# What you have to do
Say how many lines in the records contain the string "code", giving the number by itself.

Items from a dataset
========================================================================

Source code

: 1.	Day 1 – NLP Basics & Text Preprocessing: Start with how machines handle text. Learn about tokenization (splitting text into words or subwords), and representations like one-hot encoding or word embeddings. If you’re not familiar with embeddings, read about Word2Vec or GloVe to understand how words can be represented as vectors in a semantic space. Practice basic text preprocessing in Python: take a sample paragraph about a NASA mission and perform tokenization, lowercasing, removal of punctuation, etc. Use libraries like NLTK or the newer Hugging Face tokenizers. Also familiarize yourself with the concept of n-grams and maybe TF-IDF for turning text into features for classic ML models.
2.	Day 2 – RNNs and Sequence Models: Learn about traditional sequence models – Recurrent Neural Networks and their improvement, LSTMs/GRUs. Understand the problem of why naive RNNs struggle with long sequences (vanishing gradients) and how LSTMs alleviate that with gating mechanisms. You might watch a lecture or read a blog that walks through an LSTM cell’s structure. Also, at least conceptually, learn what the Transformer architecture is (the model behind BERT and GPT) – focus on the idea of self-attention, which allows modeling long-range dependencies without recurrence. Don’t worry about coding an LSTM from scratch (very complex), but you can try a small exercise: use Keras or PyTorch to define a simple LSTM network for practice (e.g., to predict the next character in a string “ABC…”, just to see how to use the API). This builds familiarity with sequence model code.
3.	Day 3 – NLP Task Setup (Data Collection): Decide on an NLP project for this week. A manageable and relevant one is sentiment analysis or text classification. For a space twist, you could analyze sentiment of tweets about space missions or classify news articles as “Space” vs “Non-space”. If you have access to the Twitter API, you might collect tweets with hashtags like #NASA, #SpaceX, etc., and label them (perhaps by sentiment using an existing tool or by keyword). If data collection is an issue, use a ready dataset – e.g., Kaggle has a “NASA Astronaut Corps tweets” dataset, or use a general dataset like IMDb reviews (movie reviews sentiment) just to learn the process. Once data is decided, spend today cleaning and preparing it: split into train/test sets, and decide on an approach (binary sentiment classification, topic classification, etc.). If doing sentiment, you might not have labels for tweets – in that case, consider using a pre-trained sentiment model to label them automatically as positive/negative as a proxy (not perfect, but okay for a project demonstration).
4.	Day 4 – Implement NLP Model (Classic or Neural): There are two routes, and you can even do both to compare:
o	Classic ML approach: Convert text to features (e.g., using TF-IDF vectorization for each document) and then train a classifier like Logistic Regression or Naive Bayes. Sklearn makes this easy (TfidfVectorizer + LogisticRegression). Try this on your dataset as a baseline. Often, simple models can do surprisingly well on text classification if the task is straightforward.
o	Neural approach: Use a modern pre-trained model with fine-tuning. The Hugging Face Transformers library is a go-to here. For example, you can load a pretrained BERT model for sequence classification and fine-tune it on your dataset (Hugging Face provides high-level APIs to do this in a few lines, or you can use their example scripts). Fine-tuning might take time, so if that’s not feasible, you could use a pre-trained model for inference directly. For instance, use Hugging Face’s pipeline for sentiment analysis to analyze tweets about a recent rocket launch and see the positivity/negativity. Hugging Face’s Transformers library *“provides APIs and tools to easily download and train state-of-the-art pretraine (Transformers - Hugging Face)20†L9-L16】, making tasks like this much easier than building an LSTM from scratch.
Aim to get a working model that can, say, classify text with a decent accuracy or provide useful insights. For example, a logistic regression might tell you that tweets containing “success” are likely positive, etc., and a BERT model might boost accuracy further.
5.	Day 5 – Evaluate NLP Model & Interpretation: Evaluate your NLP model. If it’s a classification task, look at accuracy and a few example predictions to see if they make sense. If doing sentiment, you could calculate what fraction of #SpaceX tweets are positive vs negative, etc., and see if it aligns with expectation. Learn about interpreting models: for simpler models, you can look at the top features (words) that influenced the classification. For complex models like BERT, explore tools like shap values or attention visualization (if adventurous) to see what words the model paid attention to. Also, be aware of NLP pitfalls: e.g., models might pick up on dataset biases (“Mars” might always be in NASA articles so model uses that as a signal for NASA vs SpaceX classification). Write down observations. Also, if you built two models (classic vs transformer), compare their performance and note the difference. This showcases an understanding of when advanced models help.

========================================================================

# Result of the task
2